| HN Mirror

Y	Hacker News new \| ask \| show \| jobs

by dwohnitmok 288 days ago

From the article:

> By clicking or tapping on a point, you will hear a standardized version of the corresponding recording. The reason for voice standardization is two-fold: first, it anonymizes the speaker in the original recordings in order to protect their privacy. Second, it allows us to hear each accent projected onto a neutral voice, making it easier to hear the accent differences and ignore extraneous differences like gender, recording quality, and background noise. However, there is no free lunch: it does not perfectly preserve the source accent and introduces some audible phonetic artifacts.
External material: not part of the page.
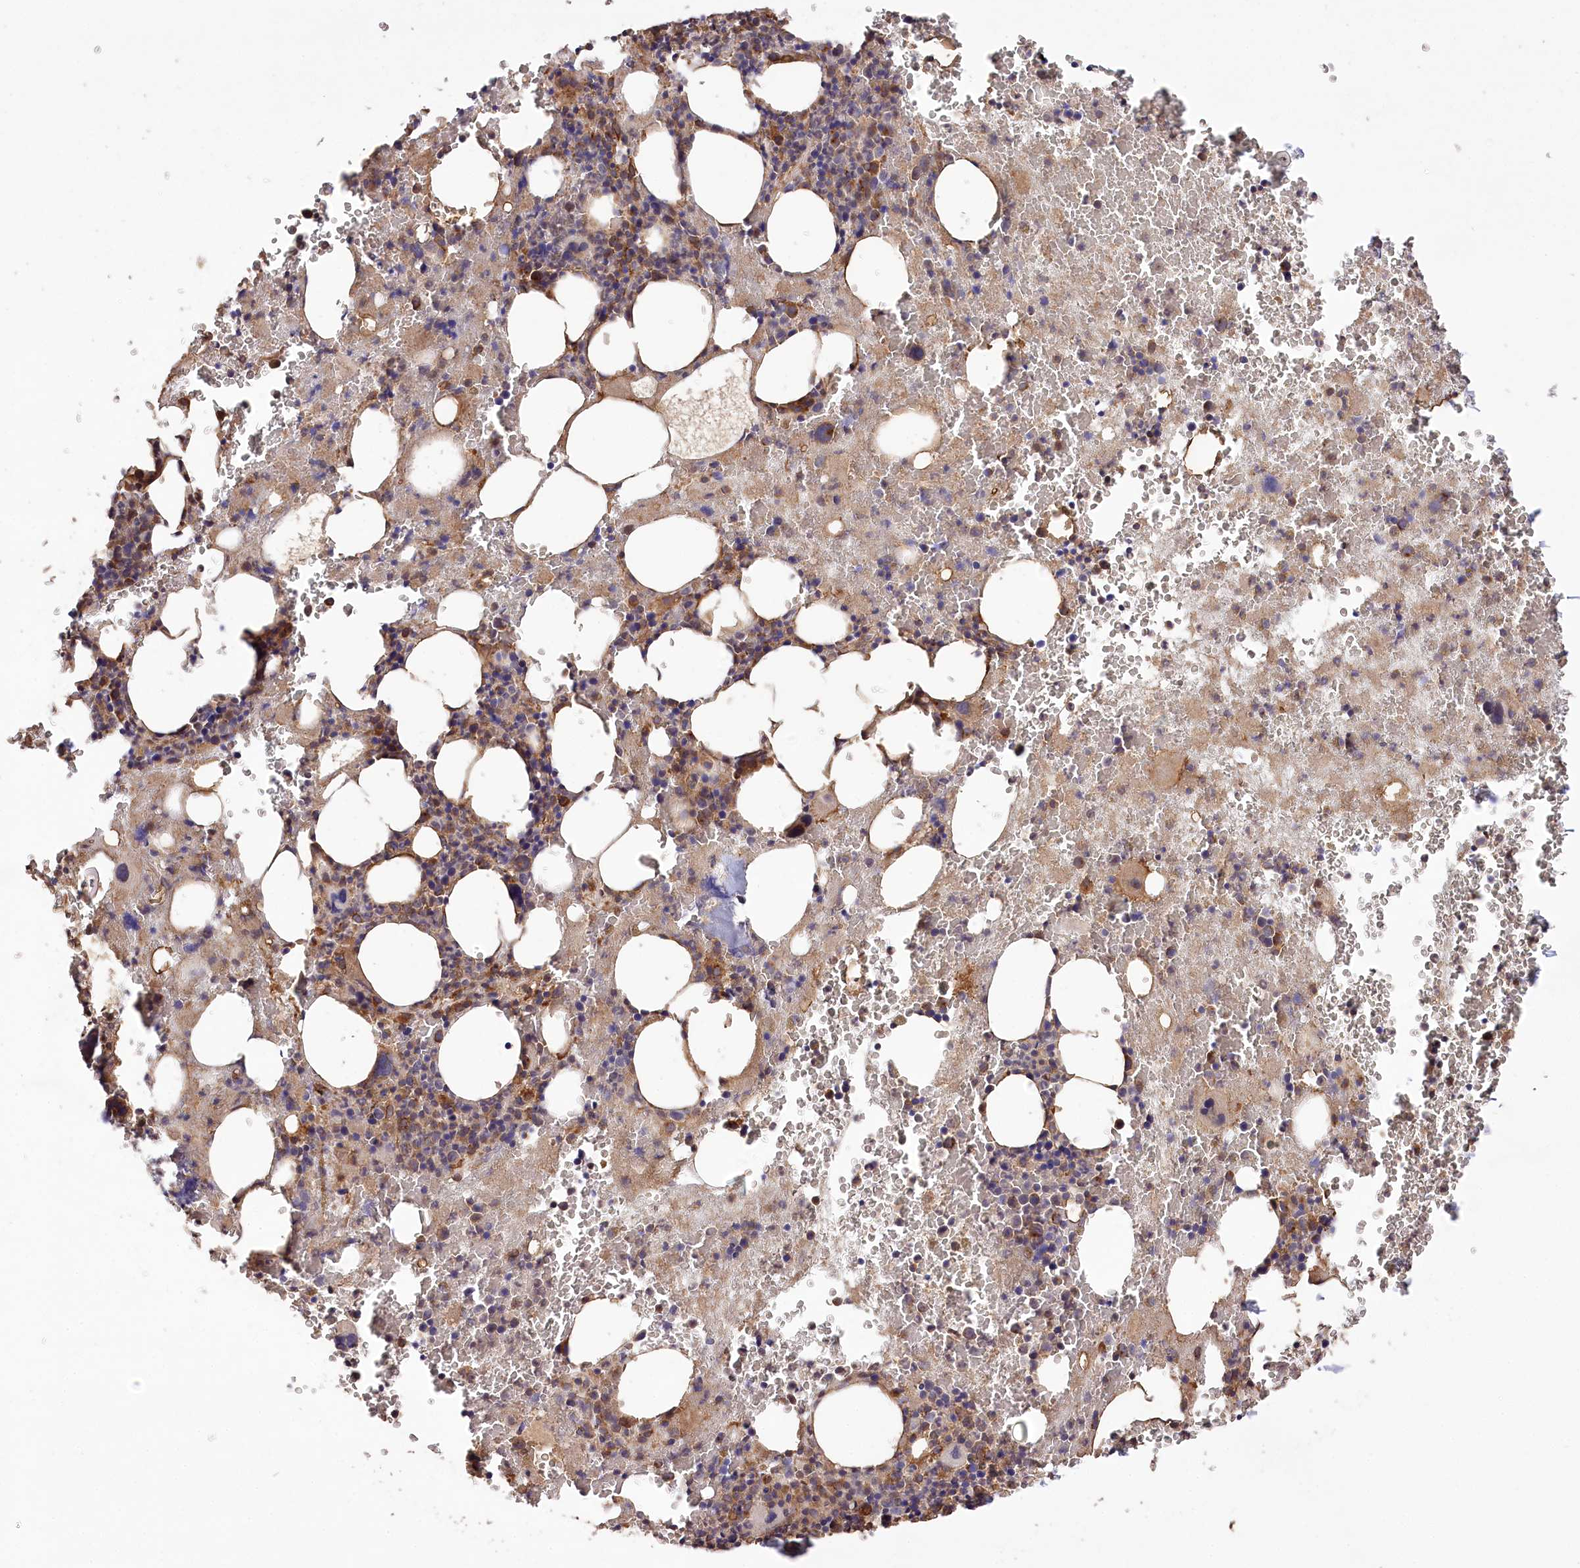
{"staining": {"intensity": "moderate", "quantity": "25%-75%", "location": "cytoplasmic/membranous"}, "tissue": "bone marrow", "cell_type": "Hematopoietic cells", "image_type": "normal", "snomed": [{"axis": "morphology", "description": "Normal tissue, NOS"}, {"axis": "topography", "description": "Bone marrow"}], "caption": "IHC (DAB (3,3'-diaminobenzidine)) staining of normal human bone marrow reveals moderate cytoplasmic/membranous protein positivity in about 25%-75% of hematopoietic cells.", "gene": "PRSS53", "patient": {"sex": "male", "age": 36}}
> This voice standardization model is an in-house accent-preserving voice conversion model.

2 comments

hencq 288 days ago

I'm kind of curious if it would be possible for it to use my own voice but decoupled from accent. I.e. could it translate a recording from my voice to a different accent but still with my voice. If so, I wonder if that makes it easier for accent training if you can hear yourself say things in a different accent.

link

glandium 288 days ago

That would be interesting for sure, but considering you don't hear yourself the same way someone else or a mic does, I'm not sure it would have the benefit you're expecting.

link

hencq 288 days ago

Haha yeah not sure how useful it would be in practice, but mostly curious.

link

pinkmuffinere 288 days ago

Ah thanks, missed that somehow

link